* Source records:

┄┄┄┄┄┄

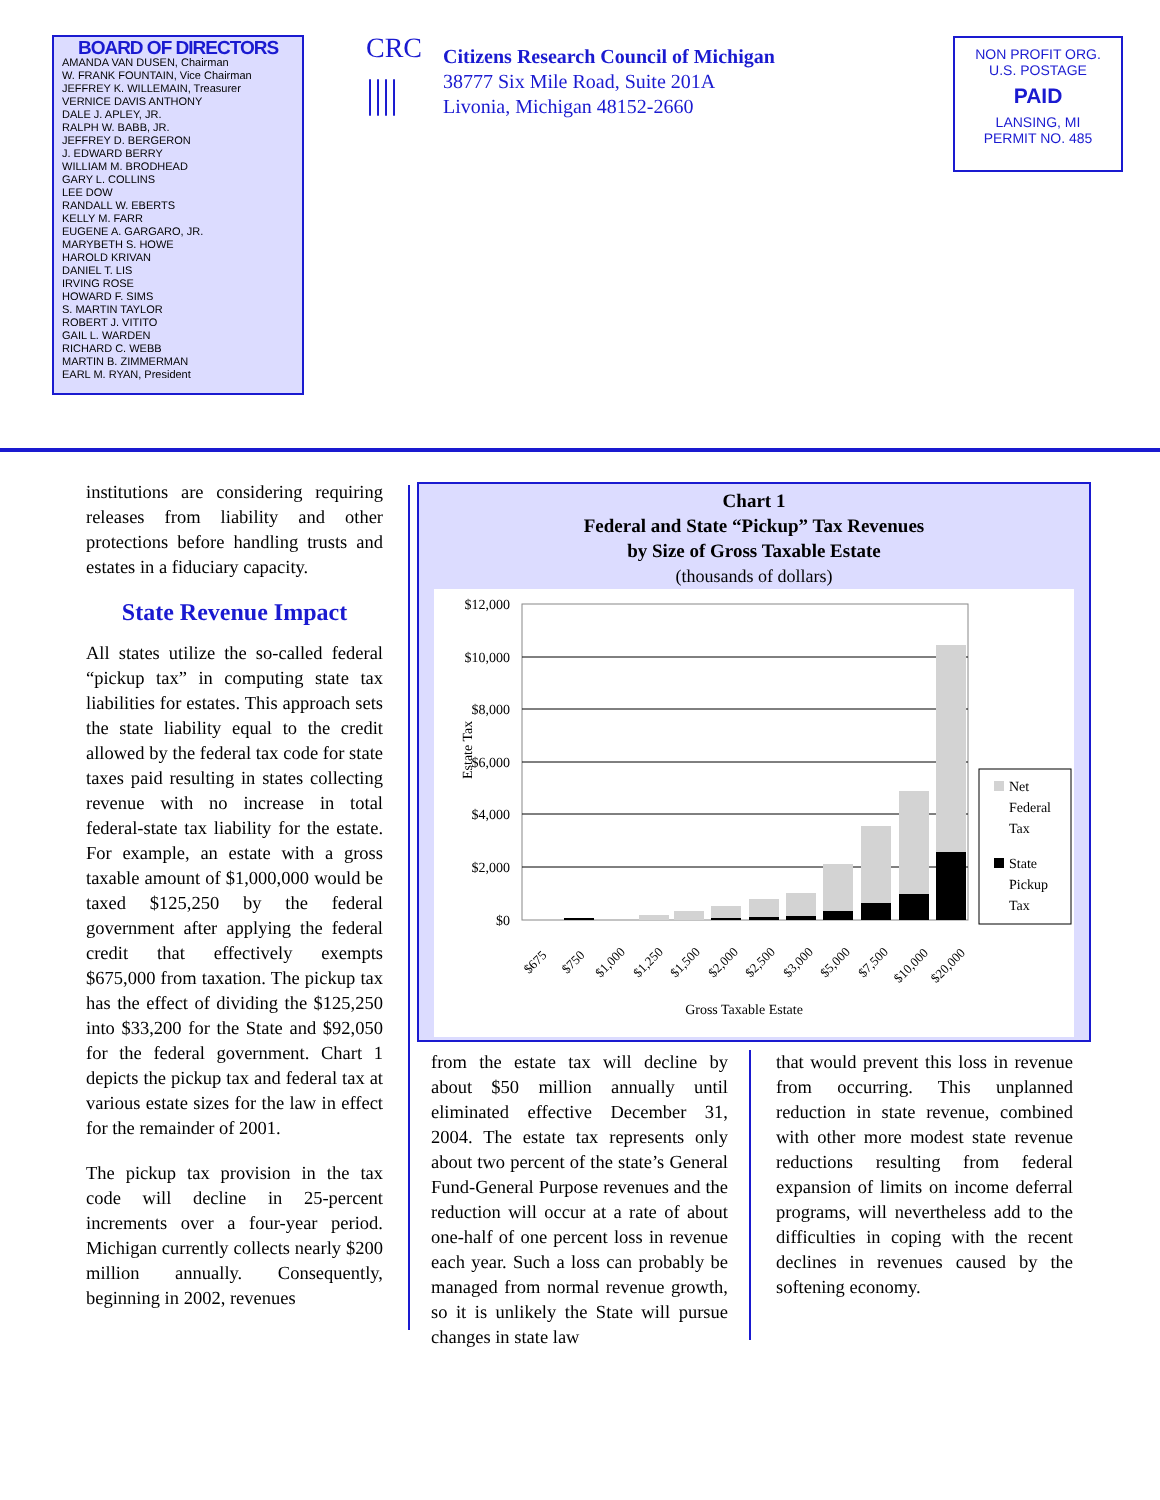BOARD OF DIRECTORS
AMANDA VAN DUSEN, Chairman
W. FRANK FOUNTAIN, Vice Chairman
JEFFREY K. WILLEMAIN, Treasurer
VERNICE DAVIS ANTHONY
DALE J. APLEY, JR.
RALPH W. BABB, JR.
JEFFREY D. BERGERON
J. EDWARD BERRY
WILLIAM M. BRODHEAD
GARY L. COLLINS
LEE DOW
RANDALL W. EBERTS
KELLY M. FARR
EUGENE A. GARGARO, JR.
MARYBETH S. HOWE
HAROLD KRIVAN
DANIEL T. LIS
IRVING ROSE
HOWARD F. SIMS
S. MARTIN TAYLOR
ROBERT J. VITITO
GAIL L. WARDEN
RICHARD C. WEBB
MARTIN B. ZIMMERMAN
EARL M. RYAN, President
CRC
||||
Citizens Research Council of Michigan
38777 Six Mile Road, Suite 201A
Livonia, Michigan 48152-2660
NON PROFIT ORG.
U.S. POSTAGE
PAID
LANSING, MI
PERMIT NO. 485
institutions are considering requiring releases from liability and other protections before handling trusts and estates in a fiduciary capacity.
State Revenue Impact
All states utilize the so-called federal “pickup tax” in computing state tax liabilities for estates. This approach sets the state liability equal to the credit allowed by the federal tax code for state taxes paid resulting in states collecting revenue with no increase in total federal-state tax liability for the estate. For example, an estate with a gross taxable amount of $1,000,000 would be taxed $125,250 by the federal government after applying the federal credit that effectively exempts $675,000 from taxation. The pickup tax has the effect of dividing the $125,250 into $33,200 for the State and $92,050 for the federal government. Chart 1 depicts the pickup tax and federal tax at various estate sizes for the law in effect for the remainder of 2001.
The pickup tax provision in the tax code will decline in 25-percent increments over a four-year period. Michigan currently collects nearly $200 million annually. Consequently, beginning in 2002, revenues
Chart 1
Federal and State “Pickup” Tax Revenues
by Size of Gross Taxable Estate
(thousands of dollars)
$12,000
$10,000
$8,000
$6,000
$4,000
$2,000
$0
Estate Tax
Net
Federal
Tax
State
Pickup
Tax
$675
$750
$1,000
$1,250
$1,500
$2,000
$2,500
$3,000
$5,000
$7,500
$10,000
$20,000
Gross Taxable Estate
from the estate tax will decline by about $50 million annually until eliminated effective December 31, 2004. The estate tax represents only about two percent of the state’s General Fund-General Purpose revenues and the reduction will occur at a rate of about one-half of one percent loss in revenue each year. Such a loss can probably be managed from normal revenue growth, so it is unlikely the State will pursue changes in state law
that would prevent this loss in revenue from occurring. This unplanned reduction in state revenue, combined with other more modest state revenue reductions resulting from federal expansion of limits on income deferral programs, will nevertheless add to the difficulties in coping with the recent declines in revenues caused by the softening economy.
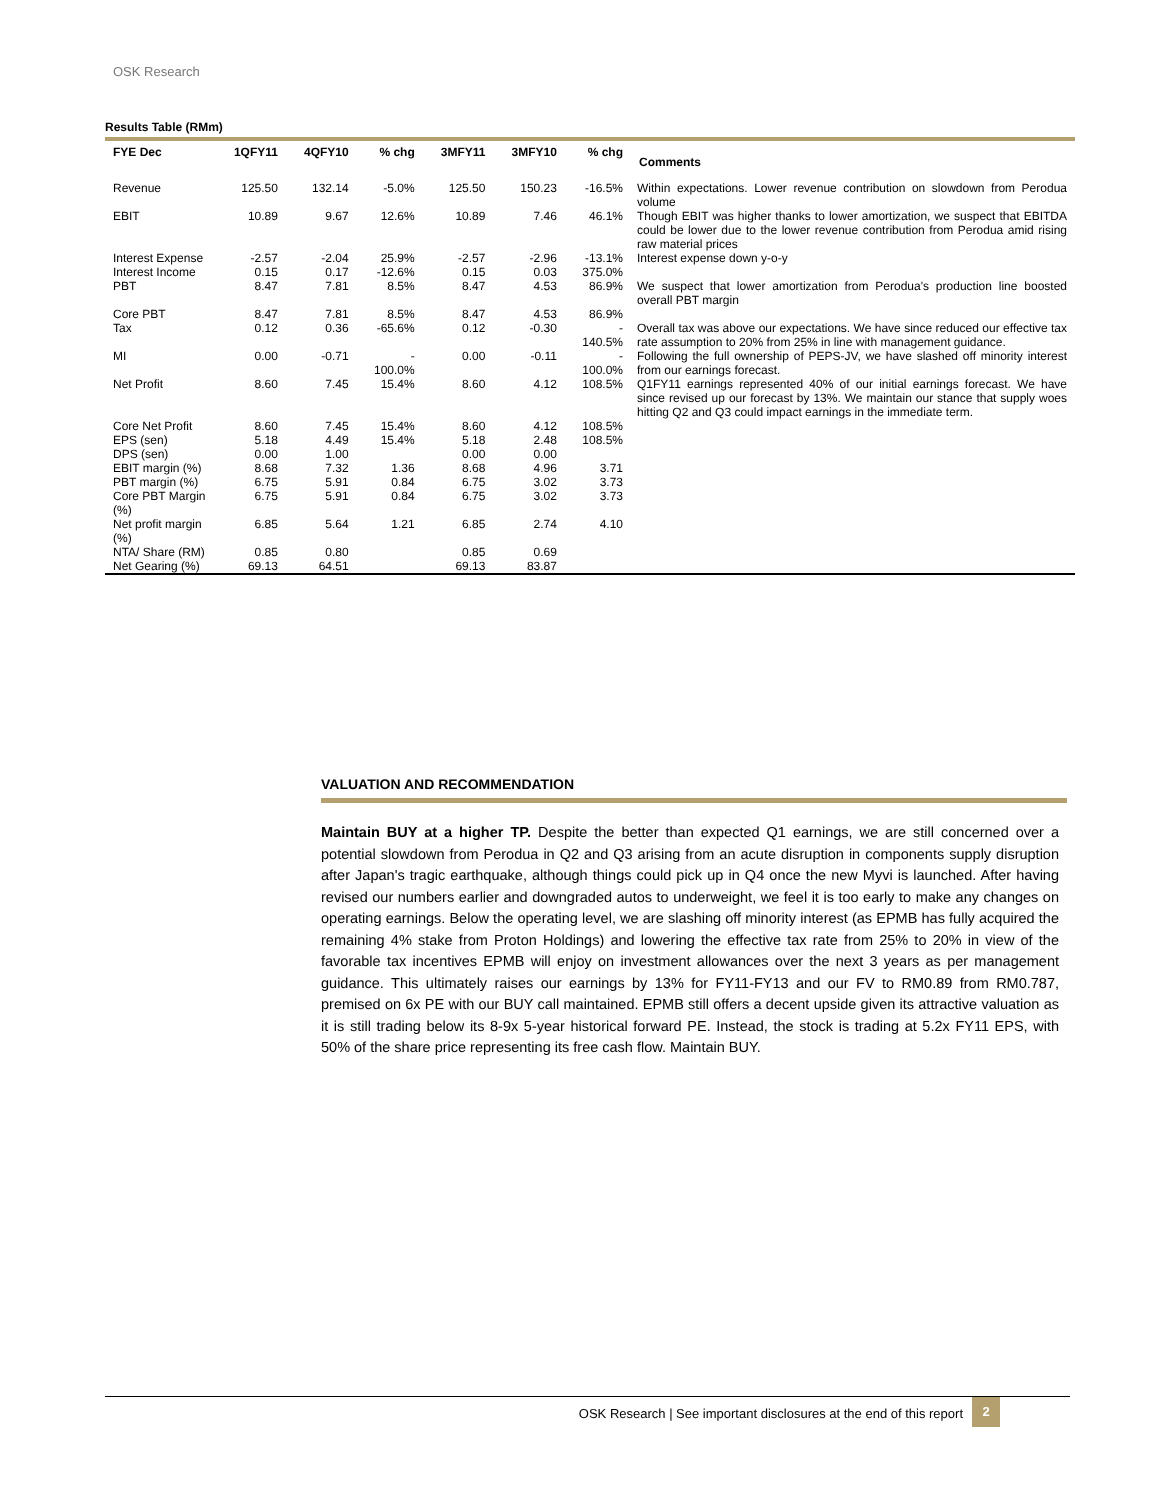OSK Research
Results Table (RMm)
| FYE Dec | 1QFY11 | 4QFY10 | % chg | 3MFY11 | 3MFY10 | % chg | Comments |
| --- | --- | --- | --- | --- | --- | --- | --- |
| Revenue | 125.50 | 132.14 | -5.0% | 125.50 | 150.23 | -16.5% | Within expectations. Lower revenue contribution on slowdown from Perodua volume |
| EBIT | 10.89 | 9.67 | 12.6% | 10.89 | 7.46 | 46.1% | Though EBIT was higher thanks to lower amortization, we suspect that EBITDA could be lower due to the lower revenue contribution from Perodua amid rising raw material prices |
| Interest Expense | -2.57 | -2.04 | 25.9% | -2.57 | -2.96 | -13.1% | Interest expense down y-o-y |
| Interest Income | 0.15 | 0.17 | -12.6% | 0.15 | 0.03 | 375.0% | |
| PBT | 8.47 | 7.81 | 8.5% | 8.47 | 4.53 | 86.9% | We suspect that lower amortization from Perodua's production line boosted overall PBT margin |
| Core PBT | 8.47 | 7.81 | 8.5% | 8.47 | 4.53 | 86.9% | |
| Tax | 0.12 | 0.36 | -65.6% | 0.12 | -0.30 | - 140.5% | Overall tax was above our expectations. We have since reduced our effective tax rate assumption to 20% from 25% in line with management guidance. |
| MI | 0.00 | -0.71 | - 100.0% | 0.00 | -0.11 | - 100.0% | Following the full ownership of PEPS-JV, we have slashed off minority interest from our earnings forecast. |
| Net Profit | 8.60 | 7.45 | 15.4% | 8.60 | 4.12 | 108.5% | Q1FY11 earnings represented 40% of our initial earnings forecast. We have since revised up our forecast by 13%. We maintain our stance that supply woes hitting Q2 and Q3 could impact earnings in the immediate term. |
| Core Net Profit | 8.60 | 7.45 | 15.4% | 8.60 | 4.12 | 108.5% | |
| EPS (sen) | 5.18 | 4.49 | 15.4% | 5.18 | 2.48 | 108.5% | |
| DPS (sen) | 0.00 | 1.00 | | 0.00 | 0.00 | | |
| EBIT margin (%) | 8.68 | 7.32 | 1.36 | 8.68 | 4.96 | 3.71 | |
| PBT margin (%) | 6.75 | 5.91 | 0.84 | 6.75 | 3.02 | 3.73 | |
| Core PBT Margin (%) | 6.75 | 5.91 | 0.84 | 6.75 | 3.02 | 3.73 | |
| Net profit margin (%) | 6.85 | 5.64 | 1.21 | 6.85 | 2.74 | 4.10 | |
| NTA/ Share (RM) | 0.85 | 0.80 | | 0.85 | 0.69 | | |
| Net Gearing (%) | 69.13 | 64.51 | | 69.13 | 83.87 | | |
VALUATION AND RECOMMENDATION
Maintain BUY at a higher TP. Despite the better than expected Q1 earnings, we are still concerned over a potential slowdown from Perodua in Q2 and Q3 arising from an acute disruption in components supply disruption after Japan's tragic earthquake, although things could pick up in Q4 once the new Myvi is launched. After having revised our numbers earlier and downgraded autos to underweight, we feel it is too early to make any changes on operating earnings. Below the operating level, we are slashing off minority interest (as EPMB has fully acquired the remaining 4% stake from Proton Holdings) and lowering the effective tax rate from 25% to 20% in view of the favorable tax incentives EPMB will enjoy on investment allowances over the next 3 years as per management guidance. This ultimately raises our earnings by 13% for FY11-FY13 and our FV to RM0.89 from RM0.787, premised on 6x PE with our BUY call maintained. EPMB still offers a decent upside given its attractive valuation as it is still trading below its 8-9x 5-year historical forward PE. Instead, the stock is trading at 5.2x FY11 EPS, with 50% of the share price representing its free cash flow. Maintain BUY.
OSK Research | See important disclosures at the end of this report
2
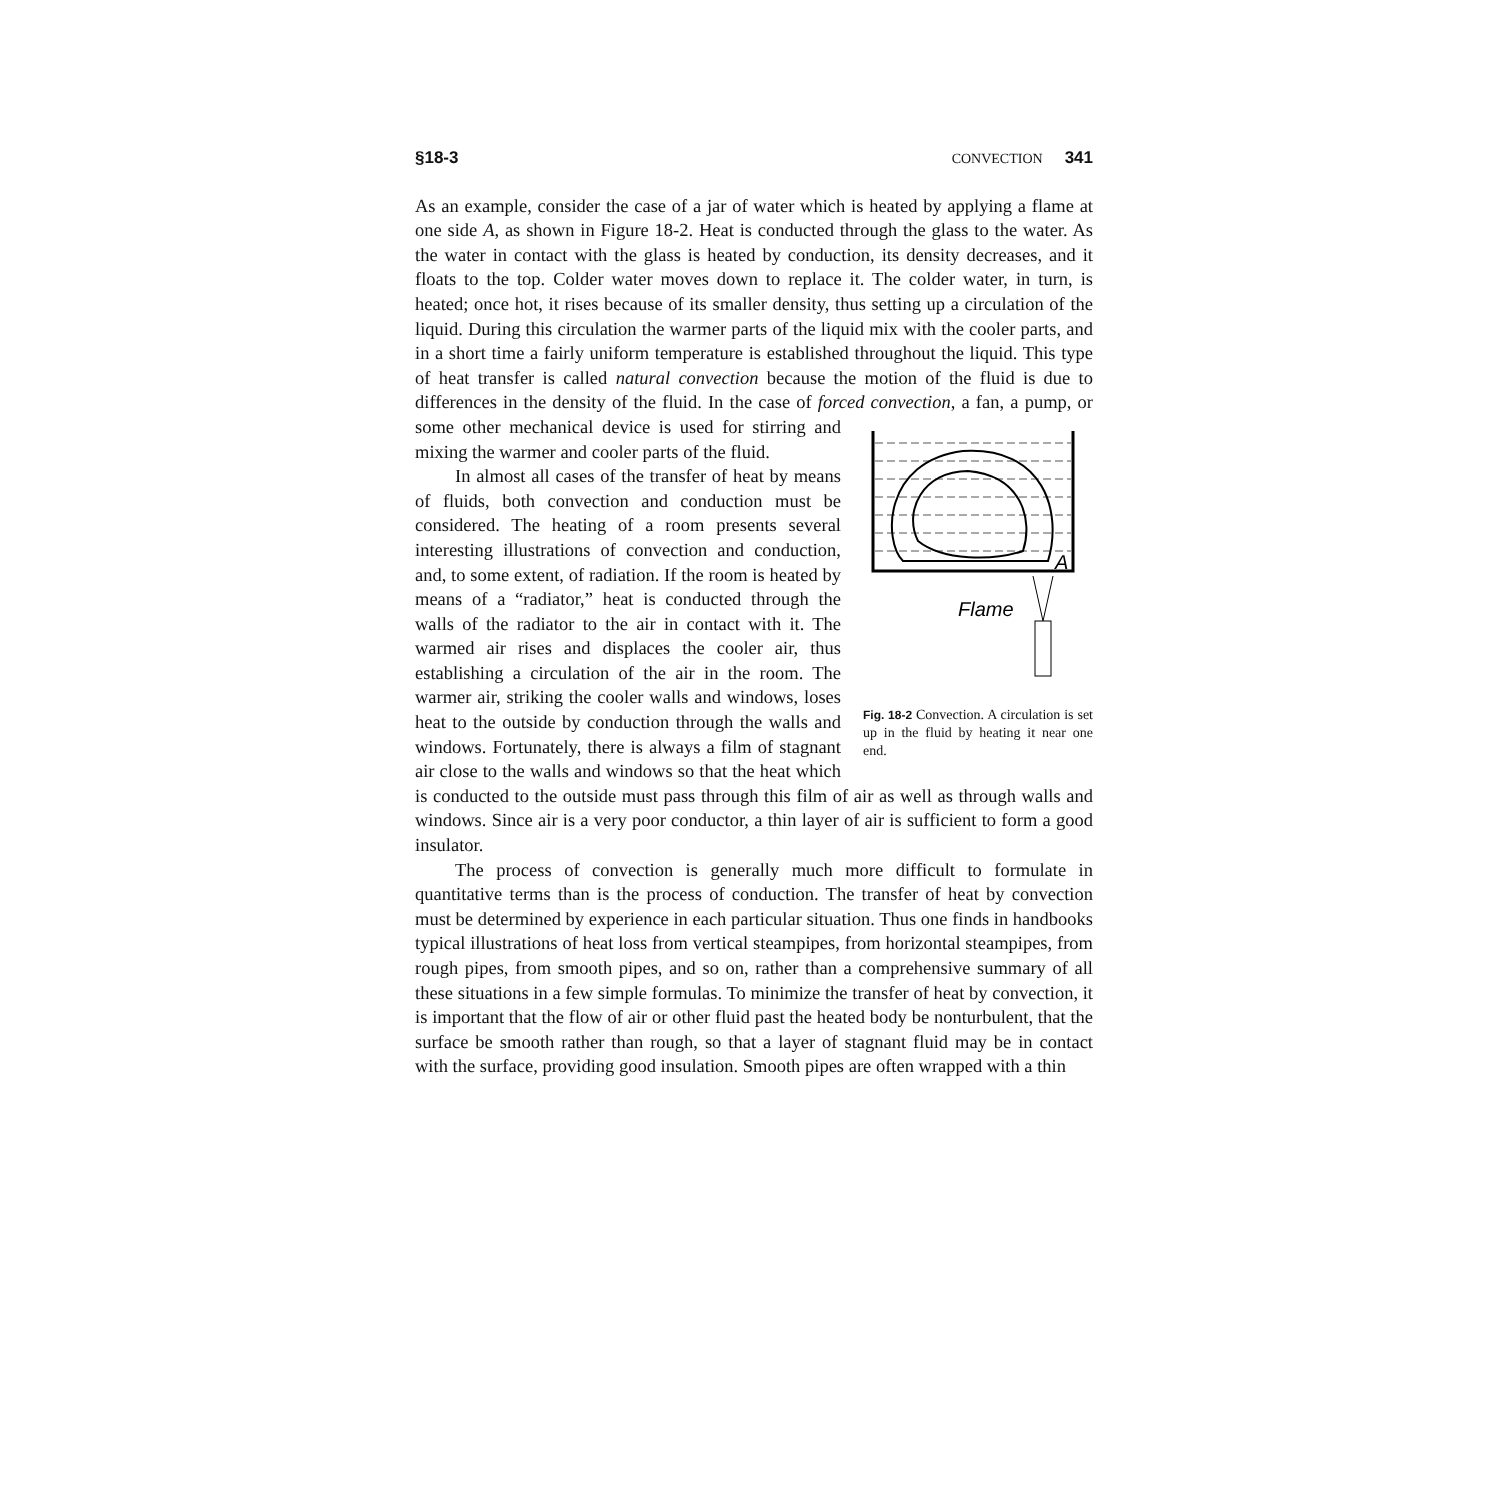§18-3
CONVECTION 341
As an example, consider the case of a jar of water which is heated by applying a flame at one side A, as shown in Figure 18-2. Heat is conducted through the glass to the water. As the water in contact with the glass is heated by conduction, its density decreases, and it floats to the top. Colder water moves down to replace it. The colder water, in turn, is heated; once hot, it rises because of its smaller density, thus setting up a circulation of the liquid. During this circulation the warmer parts of the liquid mix with the cooler parts, and in a short time a fairly uniform temperature is established throughout the liquid. This type of heat transfer is called natural convection because the motion of the fluid is due to differences in the density of the fluid. In the case of forced convection, a fan, a pump, or
A
Flame
Fig. 18-2 Convection. A circulation is set up in the fluid by heating it near one end. some other mechanical device is used for stirring and mixing the warmer and cooler parts of the fluid.
In almost all cases of the transfer of heat by means of fluids, both convection and conduction must be considered. The heating of a room presents several interesting illustrations of convection and conduction, and, to some extent, of radiation. If the room is heated by means of a “radiator,” heat is conducted through the walls of the radiator to the air in contact with it. The warmed air rises and displaces the cooler air, thus establishing a circulation of the air in the room. The warmer air, striking the cooler walls and windows, loses heat to the outside by conduction through the walls and windows. Fortunately, there is always a film of stagnant air close to the walls and windows so that the heat which is conducted to the outside must pass through this film of air as well as through walls and windows. Since air is a very poor conductor, a thin layer of air is sufficient to form a good insulator.
The process of convection is generally much more difficult to formulate in quantitative terms than is the process of conduction. The transfer of heat by convection must be determined by experience in each particular situation. Thus one finds in handbooks typical illustrations of heat loss from vertical steampipes, from horizontal steampipes, from rough pipes, from smooth pipes, and so on, rather than a comprehensive summary of all these situations in a few simple formulas. To minimize the transfer of heat by convection, it is important that the flow of air or other fluid past the heated body be nonturbulent, that the surface be smooth rather than rough, so that a layer of stagnant fluid may be in contact with the surface, providing good insulation. Smooth pipes are often wrapped with a thin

┄┄┄┄┄┄

* Exercise details:
Set down again, word for word, the stretch of records from the line with "U.S. POSTAGE" to the line with "State Revenue Impact", both of those lines included.

* Solution to this task:
U.S. POSTAGE
PAID
LANSING, MI
PERMIT NO. 485
institutions are considering requiring releases from liability and other protections before handling trusts and estates in a fiduciary capacity.
State Revenue Impact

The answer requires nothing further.